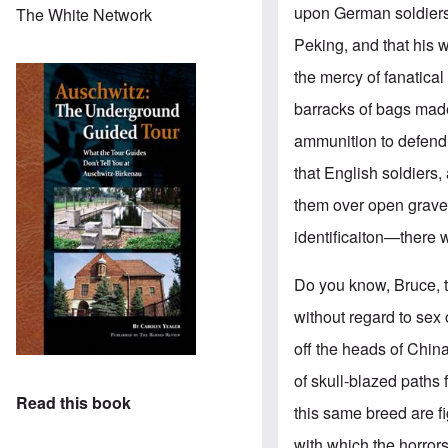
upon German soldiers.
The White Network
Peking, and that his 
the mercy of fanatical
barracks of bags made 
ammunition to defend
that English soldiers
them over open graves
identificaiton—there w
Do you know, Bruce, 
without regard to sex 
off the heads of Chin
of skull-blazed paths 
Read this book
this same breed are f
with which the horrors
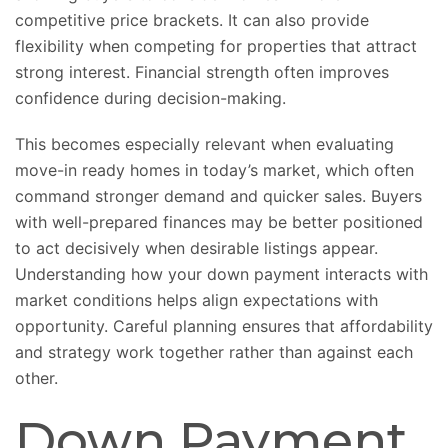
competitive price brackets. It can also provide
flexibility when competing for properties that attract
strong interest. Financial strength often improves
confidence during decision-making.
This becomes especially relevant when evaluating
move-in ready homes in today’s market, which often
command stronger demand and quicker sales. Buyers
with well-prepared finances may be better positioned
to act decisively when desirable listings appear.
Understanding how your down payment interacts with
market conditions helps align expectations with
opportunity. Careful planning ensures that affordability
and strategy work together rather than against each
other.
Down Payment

* * *

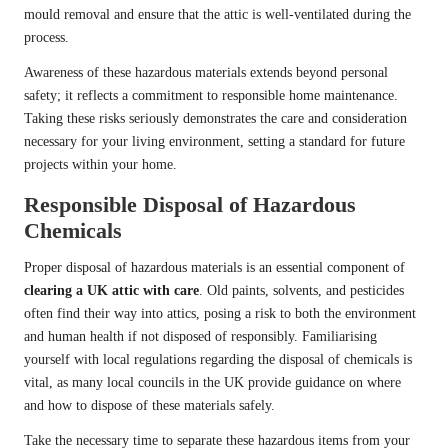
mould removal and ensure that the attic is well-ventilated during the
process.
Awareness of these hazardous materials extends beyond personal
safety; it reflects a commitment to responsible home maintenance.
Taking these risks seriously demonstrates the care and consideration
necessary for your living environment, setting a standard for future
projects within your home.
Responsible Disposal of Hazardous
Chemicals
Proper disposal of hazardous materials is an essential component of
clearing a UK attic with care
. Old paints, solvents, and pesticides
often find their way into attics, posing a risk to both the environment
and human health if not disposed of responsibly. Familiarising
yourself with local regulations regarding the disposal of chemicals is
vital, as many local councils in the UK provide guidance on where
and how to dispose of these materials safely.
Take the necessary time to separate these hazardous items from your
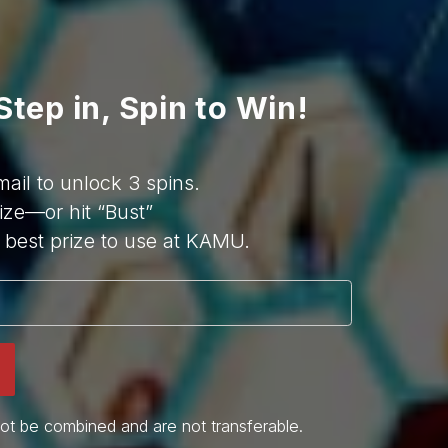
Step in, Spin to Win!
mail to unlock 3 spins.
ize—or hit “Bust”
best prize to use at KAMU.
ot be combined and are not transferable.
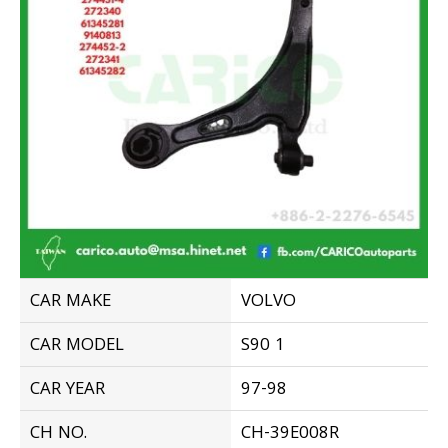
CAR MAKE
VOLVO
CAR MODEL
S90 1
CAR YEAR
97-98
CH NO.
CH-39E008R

**What this task involves**
Look above for the line with "upon German soldiers.", then print it and each line after it down to and including the line with "with well-prepared finances". Leave out the pictures and keep the wording exact.

**Solution to this exercise**
upon German soldiers.
The White Network
Peking, and that his 
the mercy of fanatical
barracks of bags made 
ammunition to defend
that English soldiers
them over open graves
identificaiton—there w
Do you know, Bruce, 
without regard to sex 
off the heads of Chin
of skull-blazed paths 
Read this book
this same breed are f
with which the horrors
competitive price brackets. It can also provide
flexibility when competing for properties that attract
strong interest. Financial strength often improves
confidence during decision-making.
This becomes especially relevant when evaluating
move-in ready homes in today’s market, which often
command stronger demand and quicker sales. Buyers
with well-prepared finances may be better positioned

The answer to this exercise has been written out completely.